You’ve heard the phrase, the new normal. But you have almost always heard it in a negative frame. The new normal is talked about what we will give up. A new normal of social distancing, of fear of infection, of shuttered businesses. But I ask you to ask what should the new normal be? What if we learn from this horrific pandemic and work together to forge a new normal founded on the principles of equity and inclusion?

What if the new normal is universal broadband access to erase the digital divide? What if the new normal is the gathering of local voices to make governments more transparent, accountable, and tied to accuracy? What if the new normal for libraries is not just serving people at home in times of crisis, but every day serving our communities wherever they must be – the mother and father and home bound? The elderly and differently abled? What if the new normal allows us to connect the scholar to research articles and kids to story time online without fear of copyright lawsuits? What if the new normal is access to the world’s memory and opportunity as defined by desire and not a zip code?

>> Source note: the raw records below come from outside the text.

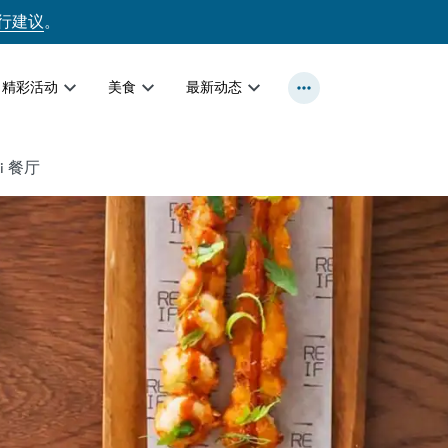
行建议
。
精彩活动
美食
最新动态
aki 餐厅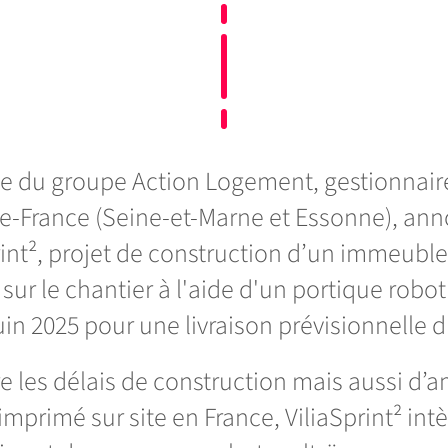
iliale du groupe Action Logement, gestionnai
de-France (Seine-et-Marne et Essonne), ann
rint², projet de construction d’un immeubl
ur le chantier à l'aide d'un portique robo
juin 2025 pour une livraison prévisionnelle 
e les délais de construction mais aussi d’amé
mprimé sur site en France, ViliaSprint² int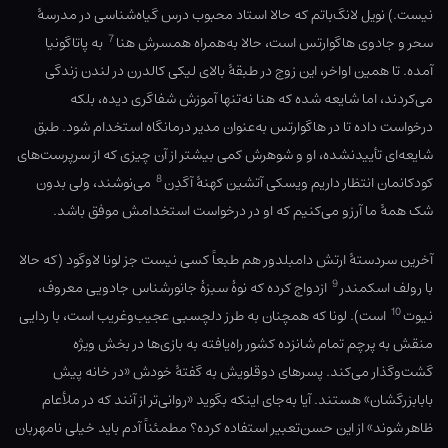
نیست.) نویل لانگ‌باتم که حالا استاد محبوب درس گیاه‌شناسی در مدرسهٔ
7
سحر و جادوی هاگوارتس است، حالا به‌همراه همسرش هنا
به پاتاگونیا
آمده. تا همین اواخر، این زوج در طبقهٔ بالای لیکی کالدرن در لندن زندگی
می‌کردند، اما شایعه شده که هنا نه‌تنها آموزش شفاگری دیده، بلکه
درخواست داده تا در هاگوارتس به‌عنوان مدیر درمانگاه استخدام شود. طبق
شایعه‌ای تأییدنشده، او و شوهرش کمی بیشتر از آن چیزی که از سرپرست‌های
8
کودکانمان انتظار داریم ویسکی آتشین کهنهٔ آگدِن
می‌نوشند، ولی بدون
شک همهٔ ما آرزو می‌کنیم که او در درخواست استخدامش موفق باشد.
آخرین سردستهٔ ارتش دامبلدور هم طبعاً کسی نیست جز لونا لاوگود (که حالا
9
با رولف اسکمندر
ازدواج کرده که نوهٔ سبزهٔ جانورشناس جادویی معروف،
10
نیوت
است). لونا که همچنان به طرز دلچسبی عجیب‌وغریب است، با ردایی
منقش به پرچم تمام شانزده کشور راه‌یافته به بازی‌ها در بخش ویژه
گشت‌وگذار می‌کند. پسرهای دوقلویش به گفتهٔ خودش «در خانه پیش
بابابزرگشان» هستند. آیا به‌جای اینکه بگوید «روانی‌تر از آنند که در ملأعام
ظاهر شوند» از این حسن‌تعبیر استفاده کرده؟ مطمئناً آدم باید خیلی نامهربان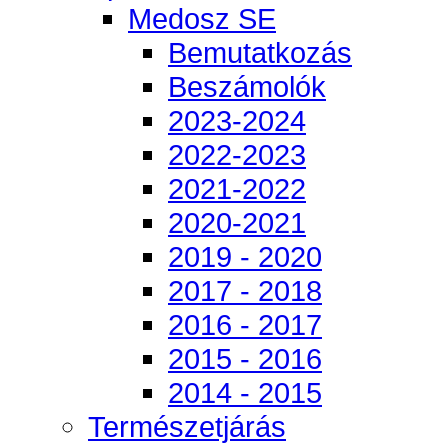
Medosz SE
Bemutatkozás
Beszámolók
2023-2024
2022-2023
2021-2022
2020-2021
2019 - 2020
2017 - 2018
2016 - 2017
2015 - 2016
2014 - 2015
Természetjárás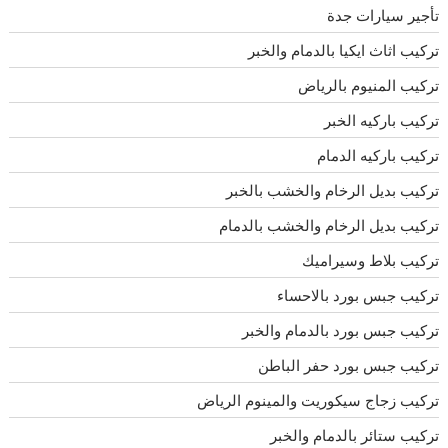
تأجير سيارات جدة
تركيب اثاث ايكيا بالدمام والخبر
تركيب المنيوم بالرياض
تركيب باركيه الخبر
تركيب باركيه الدمام
تركيب بديل الرخام والخشب بالخبر
تركيب بديل الرخام والخشب بالدمام
تركيب بلاط وسيراميك
تركيب جبس بورد بالاحساء
تركيب جبس بورد بالدمام والخبر
تركيب جبس بورد حفر الباطن
تركيب زجاج سيكوريت والمينوم الرياض
تركيب ستائر بالدمام والخبر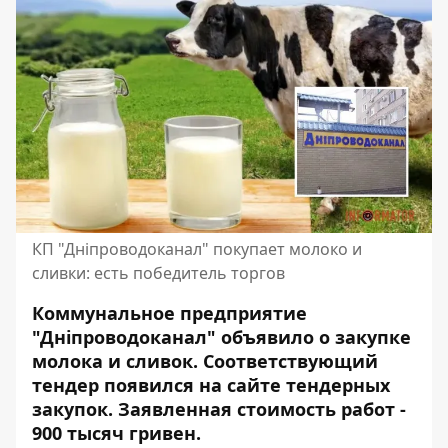
КП "Дніпроводоканал" покупает молоко и
сливки: есть победитель торгов
Коммунальное предприятие
"Дніпроводоканал" объявило о закупке
молока и сливок. Соответствующий
тендер появился на сайте тендерных
закупок. Заявленная стоимость работ -
900 тысяч гривен.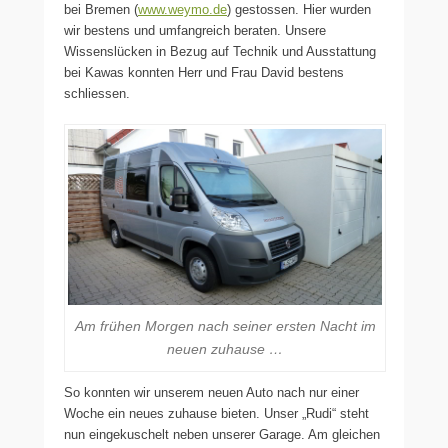
bei Bremen (
www.weymo.de
) gestossen. Hier wurden
wir bestens und umfangreich beraten. Unsere
Wissenslücken in Bezug auf Technik und Ausstattung
bei Kawas konnten Herr und Frau David bestens
schliessen.
Am frühen Morgen nach seiner ersten Nacht im
neuen zuhause …
So konnten wir unserem neuen Auto nach nur einer
Woche ein neues zuhause bieten. Unser „Rudi“ steht
nun eingekuschelt neben unserer Garage. Am gleichen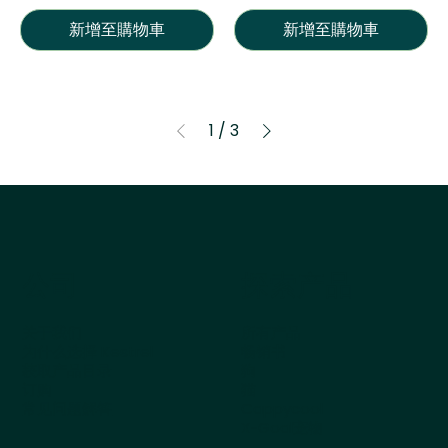
新增至購物車
新增至購物車
1
/
3
公司
探索产品
关于我们
所有产品
为什么选择 Kestrel
畅销书
获取产品目录
狗
订购
猫
常见问题解答
Cappycool
X-Goal宠物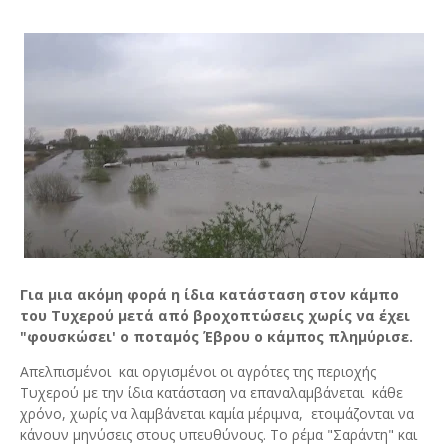
Για μια ακόμη φορά η ίδια κατάσταση στον κάμπο
του Τυχερού μετά από βροχοπτώσεις χωρίς να έχει
"φουσκώσει' ο ποταμός Έβρου ο κάμπος πλημύρισε.
Απελπισμένοι και οργισμένοι οι αγρότες της περιοχής
Τυχερού με την ίδια κατάσταση να επαναλαμβάνεται κάθε
χρόνο, χωρίς να λαμβάνεται καμία μέριμνα, ετοιμάζονται να
κάνουν μηνύσεις στους υπευθύνους. Το ρέμα "Σαράντη" και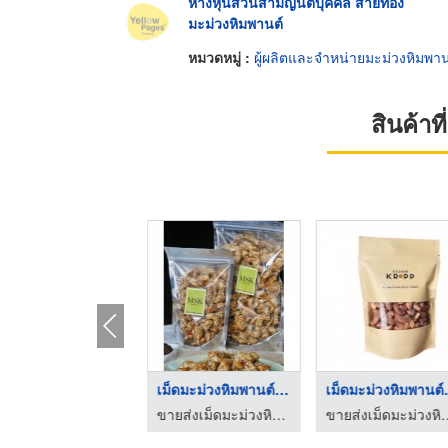
ห้างหุ้นส่วนสามัญนิติบุคคล สายทอง
มะม่วงหิมพานต์
หมวดหมู่ :
ผู้ผลิตและจำหน่ายมะม่วงหิมพาน
สินค้า
เม็ดมะม่วงหิมพานต์เค ...
เม็ดมะม่วงหิมพานต์เค ...
เม็ดมะ
ขายส่งเม็ดมะม่วงหิมพานต์ - เกียรติคุณพานิช ชลบุรี
ขายส่งเม็ดมะม่วงหิมพานต์ - เกียรติคุณพานิช ชลบุรี
ขายส่งเม็ดมะม่วงหิมพานต์ 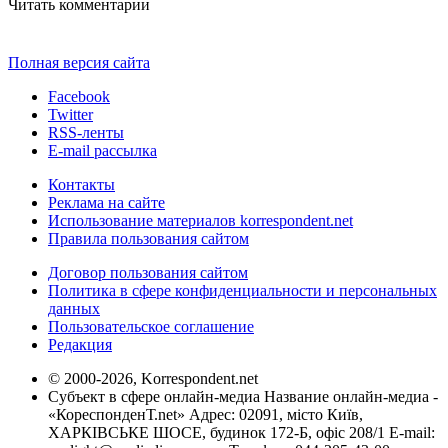
Читать комментарии
Полная версия сайта
Facebook
Twitter
RSS-ленты
E-mail рассылка
Контакты
Реклама на сайте
Использование материалов korrespondent.net
Правила пользования сайтом
Договор пользования сайтом
Политика в сфере конфиденциальности и персональных
данных
Пользовательское соглашение
Редакция
© 2000-2026, Korrespondent.net
Субъект в сфере онлайн-медиа Название онлайн-медиа -
«КореспонденТ.net» Адрес: 02091, місто Київ,
ХАРКІВСЬКЕ ШОСЕ, будинок 172-Б, офіс 208/1 E-mail: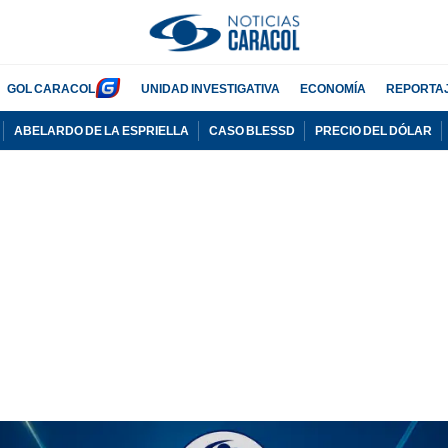
GOL CARACOL
UNIDAD INVESTIGATIVA
ECONOMÍA
REPORTA
ABELARDO DE LA ESPRIELLA
CASO BLESSD
PRECIO DEL DÓLAR
PUBLICIDAD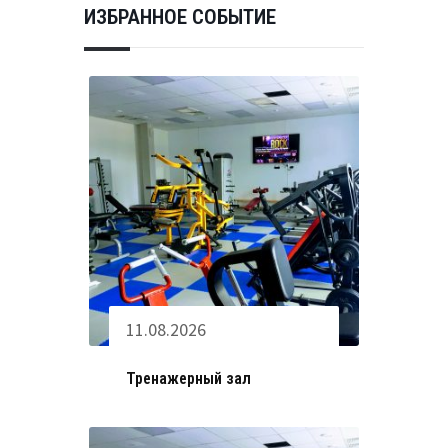
ИЗБРАННОЕ СОБЫТИЕ
11.08.2026
Тренажерный зал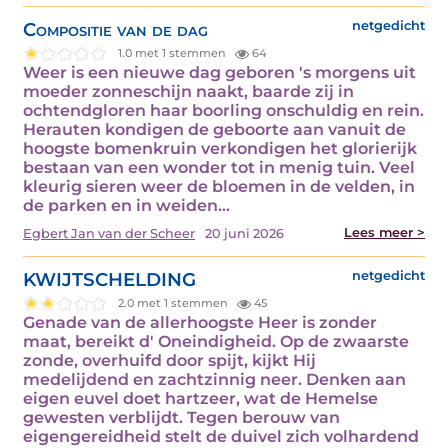
Compositie van de dag
netgedicht
1.0 met 1 stemmen
64
Weer is een nieuwe dag geboren 's morgens uit
moeder zonneschijn naakt, baarde zij in
ochtendgloren haar boorling onschuldig en rein.
Herauten kondigen de geboorte aan vanuit de
hoogste bomenkruin verkondigen het glorierijk
bestaan van een wonder tot in menig tuin. Veel
kleurig sieren weer de bloemen in de velden, in
de parken en in weiden…
Lees meer >
Egbert Jan van der Scheer
20 juni 2026
KWIJTSCHELDING
netgedicht
2.0 met 1 stemmen
45
Genade van de allerhoogste Heer is zonder
maat, bereikt d' Oneindigheid. Op de zwaarste
zonde, overhuifd door spijt, kijkt Hij
medelijdend en zachtzinnig neer. Denken aan
eigen euvel doet hartzeer, wat de Hemelse
gewesten verblijdt. Tegen berouw van
eigengereidheid stelt de duivel zich volhardend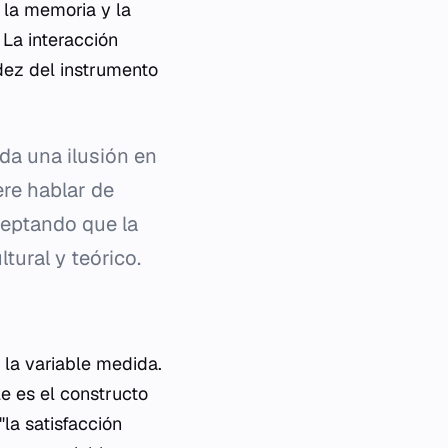
, la memoria y la
 La interacción
idez del instrumento
da una ilusión en
ere hablar de
aceptando que la
tural y teórico.
 la variable medida.
le es el constructo
"la satisfacción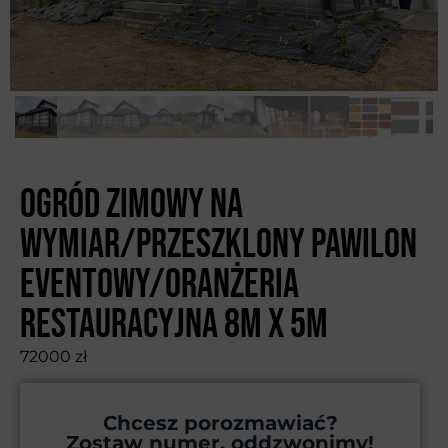
Ogród zimowy na
wymiar/Przeszklony pawilon
eventowy/oranżeria
restauracyjna 8m x 5m
72000
zł
Chcesz porozmawiać?
Zostaw numer, oddzwonimy!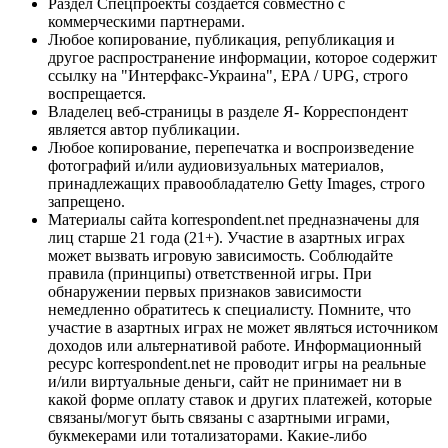
Раздел Спецпроекты создается совместно с
коммерческими партнерами.
Любое копирование, публикация, републикация и
другое распространение информации, которое содержит
ссылку на "Интерфакс-Украина", EPA / UPG, строго
воспрещается.
Владелец веб-страницы в разделе Я- Корреспондент
является автор публикации.
Любое копирование, перепечатка и воспроизведение
фотографий и/или аудиовизуальных материалов,
принадлежащих правообладателю Getty Images, строго
запрещено.
Материалы сайта korrespondent.net предназначены для
лиц старше 21 года (21+). Участие в азартных играх
может вызвать игровую зависимость. Соблюдайте
правила (принципы) ответственной игры. При
обнаружении первых признаков зависимости
немедленно обратитесь к специалисту. Помните, что
участие в азартных играх не может являться источником
доходов или альтернативой работе. Информационный
ресурс korrespondent.net не проводит игры на реальные
и/или виртуальные деньги, сайт не принимает ни в
какой форме оплату ставок и других платежей, которые
связаны/могут быть связаны с азартными играми,
букмекерами или тотализаторами. Какие-либо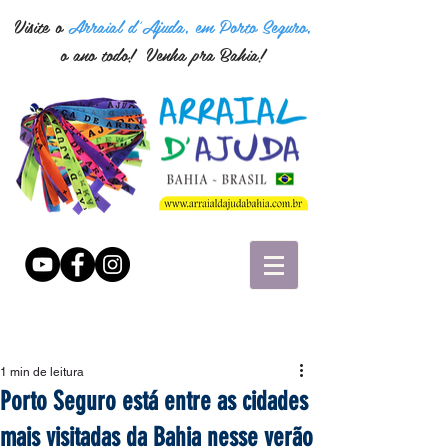
Visite o
Arraial d'Ajuda, em Porto Seguro,
o ano todo! Venha pra Bahia!
1 min de leitura
Porto Seguro está entre as cidades
mais visitadas da Bahia nesse verão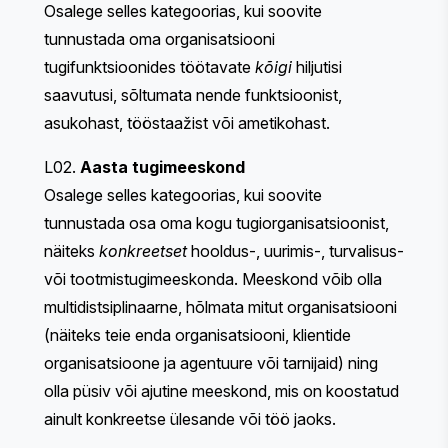
Osalege selles kategoorias, kui soovite
tunnustada oma organisatsiooni
tugifunktsioonides töötavate
kõigi
hiljutisi
saavutusi, sõltumata nende funktsioonist,
asukohast, tööstaažist või ametikohast.
L02.
Aasta tugimeeskond
Osalege selles kategoorias, kui soovite
tunnustada osa oma kogu tugiorganisatsioonist,
näiteks
konkreetset
hooldus-, uurimis-, turvalisus-
või tootmistugimeeskonda. Meeskond võib olla
multidistsiplinaarne, hõlmata mitut organisatsiooni
(näiteks teie enda organisatsiooni, klientide
organisatsioone ja agentuure või tarnijaid) ning
olla püsiv või ajutine meeskond, mis on koostatud
ainult konkreetse ülesande või töö jaoks.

No monk foresaw today’s academy as he walked through dirty streets of desperation seven centuries ago with a loaf of bread tucked into his sleeve and a mace in his hand. No monk foresaw the gathering of the tutors, the creation of colleges, the advancement of education and the creation of a scholarship that pushed humankind out of the middle ages to explore the globe, and the moon. And yet, that monk didn’t have to – he merely needed to continue to teach and serve.

We – you and I- do not know what literally tomorrow holds. Will there be second waves of infection? Will classes ever return to full in-person? Will the next economic boom be about technology or medicine or learning? But what we do know, is that over these past years, you have been preparing to serve and inform, and educate. You have learned skills, but also principles that uniquely qualify you to shape the future. You will be entering into organizations reeling from change, and you will embrace that change, and with calm competent compassion you will lead.

I congratulate you on your graduation. I look forward to the great things you will do. Here’s to the class of 2020.

2 Replies to “One Last Lecture for the MLIS Class of 2020”

  1. A truly wonderful and historic speech – just what I would expect from you, my pal. Thank you for sending this out, and for being you.

  2. Impressive speech, great inspiration for students and for your colleagues in the library field, I particularly appreciate the positive and aspirational twist you bring to the “New Normal”.